North Central Bancshares, Inc. Announces Financial Results for Year End 2010

Mar 11, 2011, 13:07 ET from North Central Bancshares, Inc.

FORT DODGE, Iowa, March 11, 2011 /PRNewswire/ -- North Central Bancshares, Inc. (the "Company") (Nasdaq: FFFD), the holding company for First Federal Savings Bank of Iowa (the "Bank"), announced today its financial results for the year ended December 31, 2010.

The Company's net income for the year ended December 31, 2010 was $1.7 million, or $0.87 per diluted share, compared to net income of $3.2 million, or $1.99 per diluted share, for the year ended December 31, 2009.  The decrease in earnings was primarily due to an increase in provision for loan losses and decreases in net interest income, noninterest income and gain on securities, offset in part by decreases in noninterest expense and the provision for income taxes.

Net interest income for the year ended December 31, 2010 was $14.5 million, compared to net interest income of $14.6 million for the year ended December 31, 2009.  Net interest spread for the year ended December 31, 2010 was 3.19%, compared to net interest spread of 3.13% for the year ended December 31, 2009.  Net interest margin for the year ended December 31, 2010 was 3.38%, compared to net interest margin of 3.36% for the year ended December 31, 2009.

The Company's provision for loan losses was $4.1 million and $2.5 million for the years ended December 31, 2010 and 2009, respectively.  Net loans charged off for the year ended December 31, 2010 totaled $5.1 million, compared to $659,000 for the year ended December 31, 2009.  The charge-offs consisted primarily of commercial real estate and commercial construction and loan development loans that had previously been identified and valued as impaired loans.  The Company establishes provisions for loan losses, which are charged to operations, in order to maintain the allowance for loan losses at a level which is deemed to be appropriate based upon an assessment of prior loss experience, industry standards, past due loans, economic conditions, the volume and type of loans in the Bank's portfolio, and other factors related to the collectibility of the Bank's loan portfolio.

The allowance for loan losses at December 31, 2010 constituted 1.8% of loans and 53.1% of nonperforming loans, compared to the allowance for loan losses at December 31, 2009 constituting 1.9% of loans and 50.0% of nonperforming loans.  Nonperforming assets were $16.2 million, or 3.6% of total assets at December 31, 2010, compared to $16.1 million, or 3.5% of total assets at December 31, 2009.

The Company's noninterest income was $7.7 million and $8.3 million for the years ended December 31, 2010 and 2009, respectively.  The decrease in noninterest income for the year ended December 31, 2010 compared to the same period in 2009 was primarily due to decreases in abstract fees, loan prepayment fees and investment and insurance sales income and an increase in foreclosed real estate net expenses.  These decreases were offset in part by increases in fee and service charge income and increases in other income due to the receipt of an FDIC insurance payment related to previously uninsured balances at a financial institution closed by the FDIC in 2008.

§ **Data block**
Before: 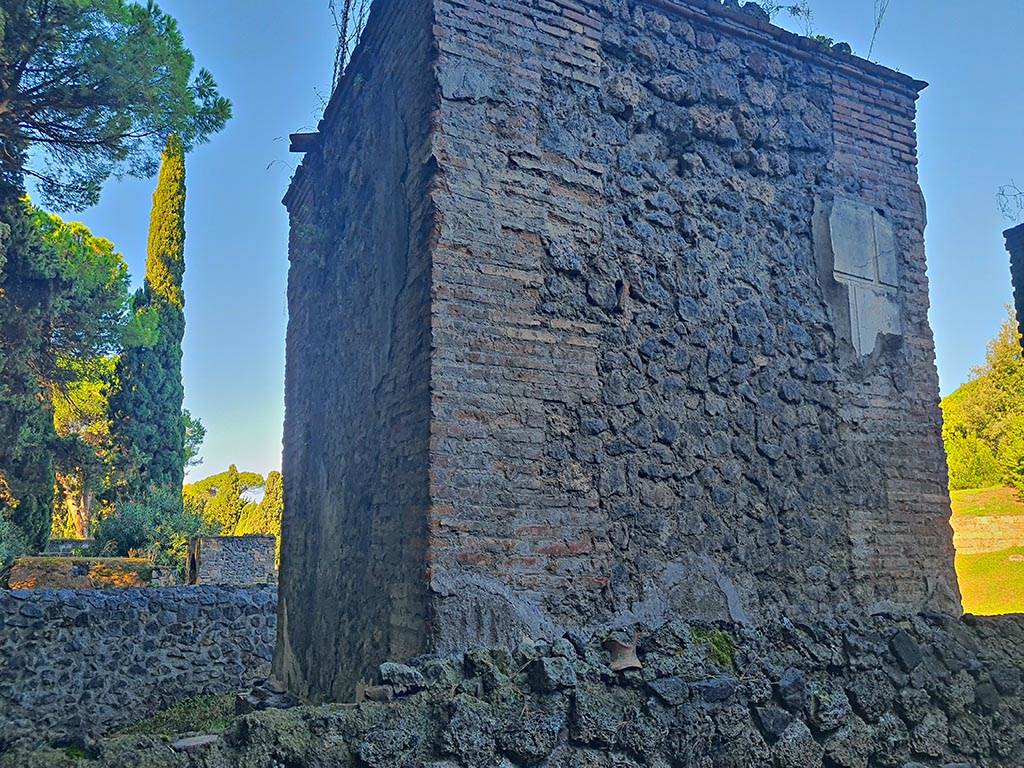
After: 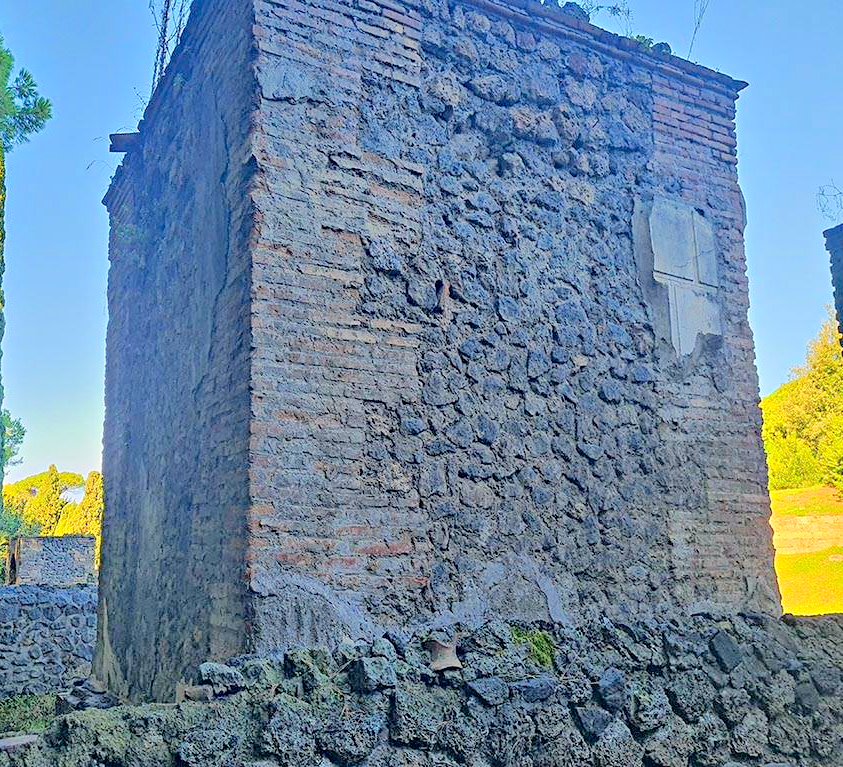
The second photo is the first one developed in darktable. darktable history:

§ **What you need to do**
a – Answer these questions from the year-end results release:
(i) What was the Company's net income for the year ended December 31, 2010, and what was it per diluted share?
(ii) What total did net loans charged off reach for the year ended December 31, 2010?
(iii) How large were nonperforming assets at December 31, 2010, and what share of total assets did they represent?
b – Carry on the year-end results release from its last sentence.
The material comes from a source unrelated to the year-end results release.

§ **Answers for the exercise**
a –
(i) $1.7 million, or $0.87 per diluted share
(ii) $5.1 million
(iii) $16.2 million, or 3.6% of total assets

b –
The Company's noninterest expense for the year ended December 31, 2010 and 2009 was $15.9 million and $16.0 million, respectively.  Compensation and employee benefits and data processing expense increased for the year ended December 31, 2010, compared to the same period in 2009.  These increases were offset in part by decreases in FDIC insurance expense, professional fees and advertising expenses.

The Company's provision for income taxes was $478,000 and $1.5 million for the years ended December 31, 2010 and 2009, respectively.  The decrease in income taxes was primarily due to a decrease in income before income taxes and an increase in eligible low income housing tax credits.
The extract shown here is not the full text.